Semiconductor companies such as Analog Devices, Inc. (ADI) fall within the “Satellite manufacturers” circle as a supplier. Historically, a large part of Analog Device’s business supports the traditional geostationary Earth orbit (GEO) satellite market segment where satellites are larger, more expensive and designed for longer missions. To survive the Shakeout phase in the commercial space industry, companies like ADI must develop business models that enable customers to meet the demands of this new LEO satellite space dynamic (see Figure 3).

The following are descriptions of focus areas that are critical for success in the future:

Mission-Based Product Offering

Performance and reliability are critical attributes of the space industry, but companies must also focus on reducing costs to customers, especially in the high volume LEO market. ADI has expanded their portfolio of space products to include two new grades addressing the wide-ranging needs of the emerging commercial space satellite industry. These new product grades focus on LEO satellites and mega-constellations orbiting in low radiation environments as well as addressing the evolving cost pressures on more traditional GEO satellites. With over five decades of heritage building space-grade components, ADI is focused on developing products that meet levels of flexibility, reliability and quality suitable for any mission profile.

Commercial Space Low (CSL)

This product grade targets cost-constrained or high volume requirements.

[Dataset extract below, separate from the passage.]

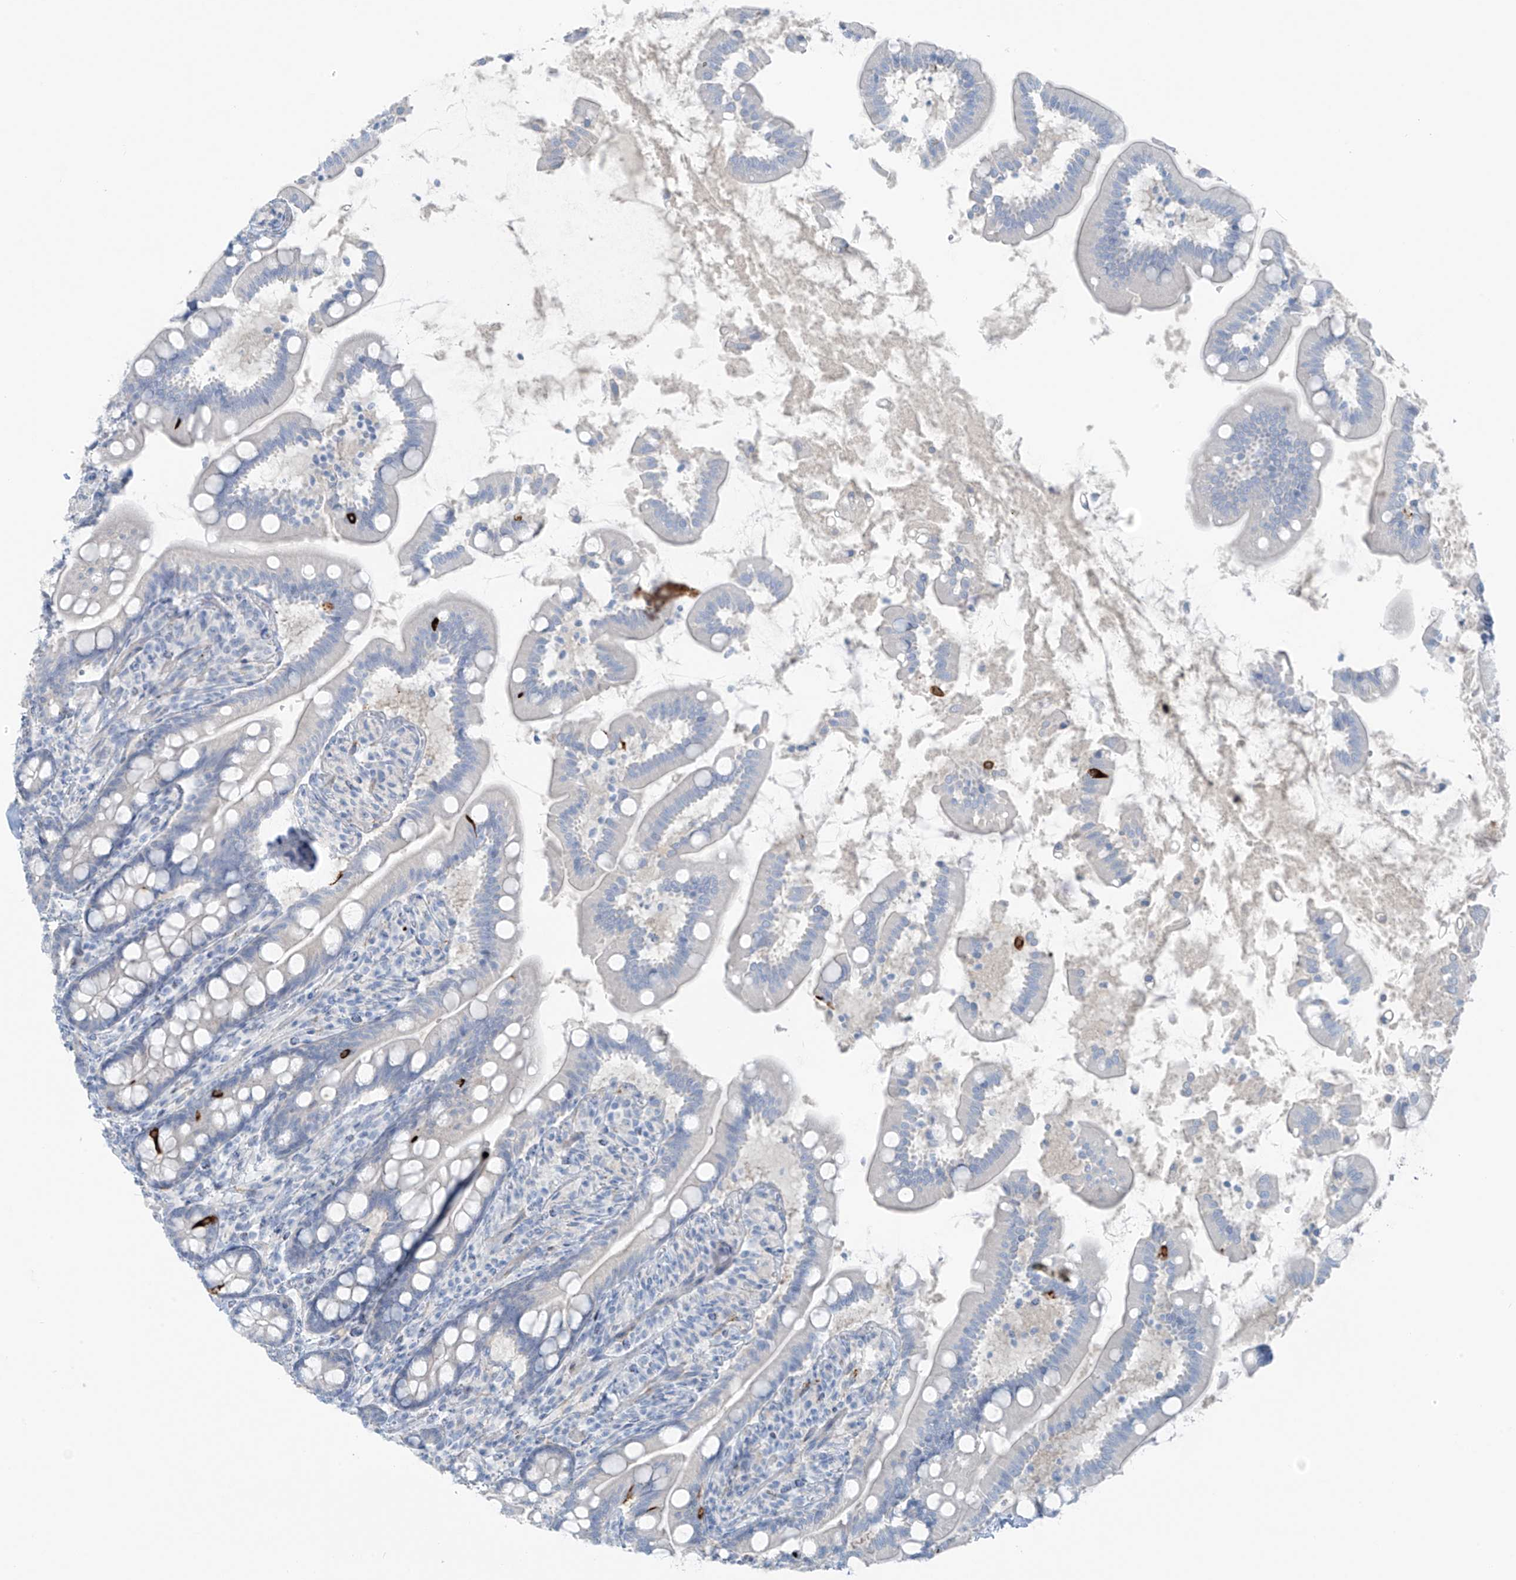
{"staining": {"intensity": "strong", "quantity": "<25%", "location": "cytoplasmic/membranous"}, "tissue": "small intestine", "cell_type": "Glandular cells", "image_type": "normal", "snomed": [{"axis": "morphology", "description": "Normal tissue, NOS"}, {"axis": "topography", "description": "Small intestine"}], "caption": "This is an image of IHC staining of normal small intestine, which shows strong positivity in the cytoplasmic/membranous of glandular cells.", "gene": "SLC25A43", "patient": {"sex": "female", "age": 64}}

CSL offers basic testing and screening suitable for LEO constellations orbiting in lower radiation environments.

Commercial Space High (CSH)

This product grade targets applications with the highest level of reliability. With this product grade, customers can take advantage of cost savings and advanced features in comparison to traditional space products. CSH offers the highest screening and radiation qualification level with the most rigorous testing. This product grade can be used where no hermetic package option is available (equivalent to QML V using SAE AS6294 as a guideline). CSH includes everything offered by CSL, plus high-reliability screening and high-reliability quality conformance inspection.


The time to develop new technology and payloads and then launch satellites has dropped from years to months. This shortened development cycle, coupled with an increase in IC functional complexity creates a need for solutions that evaluate parts faster in system applications. Customers do not have time to build evaluation boards and develop code to integrate parts in their system, so supply chain companies are helping customers get their solutions working with minimal time, effort and investment. ADI is addressing this opportunity by releasing turnkey, system-level open platforms. Their beamforming “bits-to-beams” platforms allow customers to start evaluating and confirming beamforming algorithms faster. These efforts enable faster development cycles to support the dynamic growth that the industry is experiencing.

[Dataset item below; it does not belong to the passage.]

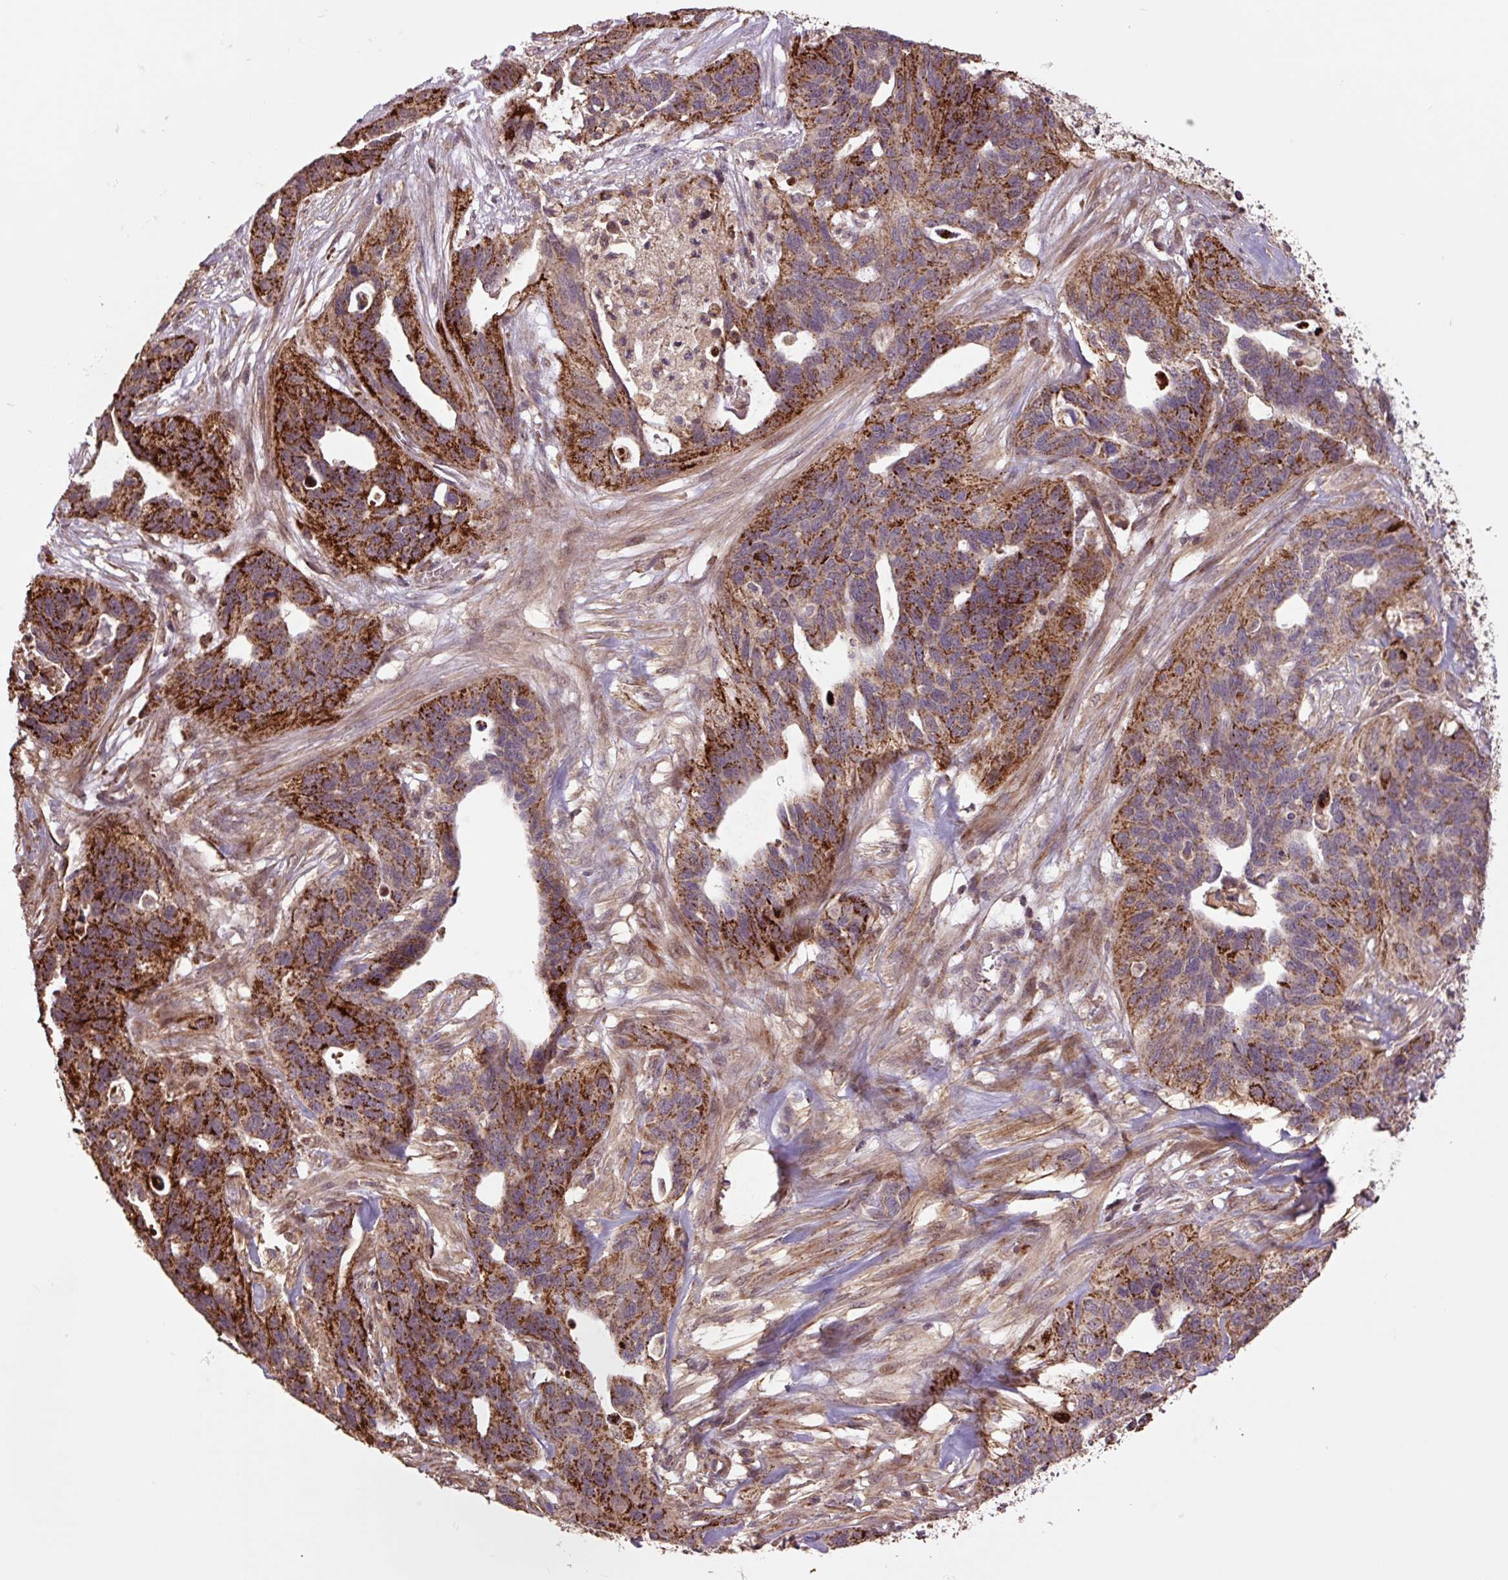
{"staining": {"intensity": "strong", "quantity": ">75%", "location": "cytoplasmic/membranous"}, "tissue": "ovarian cancer", "cell_type": "Tumor cells", "image_type": "cancer", "snomed": [{"axis": "morphology", "description": "Cystadenocarcinoma, serous, NOS"}, {"axis": "topography", "description": "Ovary"}], "caption": "Protein expression analysis of ovarian cancer demonstrates strong cytoplasmic/membranous expression in about >75% of tumor cells.", "gene": "TMEM160", "patient": {"sex": "female", "age": 64}}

The growth of private sector industries embracing the commercial space market is driving the growth of satellite services. As opportunities expand, the satellite industry is addressing the need for reduced launch costs, smaller satellites, mega-constellations and the reality that satellite-based data demand is rising rapidly. As companies enter this market, business leaders will need to develop business models and strategies to take advantage of the rapid growth while allowing for scalability and sustainability. As with any growing industry, making these decisions can be both challenging and rewarding as companies look to capitalize on market growth. The industry will focus on the challenges of developing more sophisticated, cost-effective products to meet the evolving size, weight and performance requirements of high density LEO constellations, while simultaneously reducing time-to-market.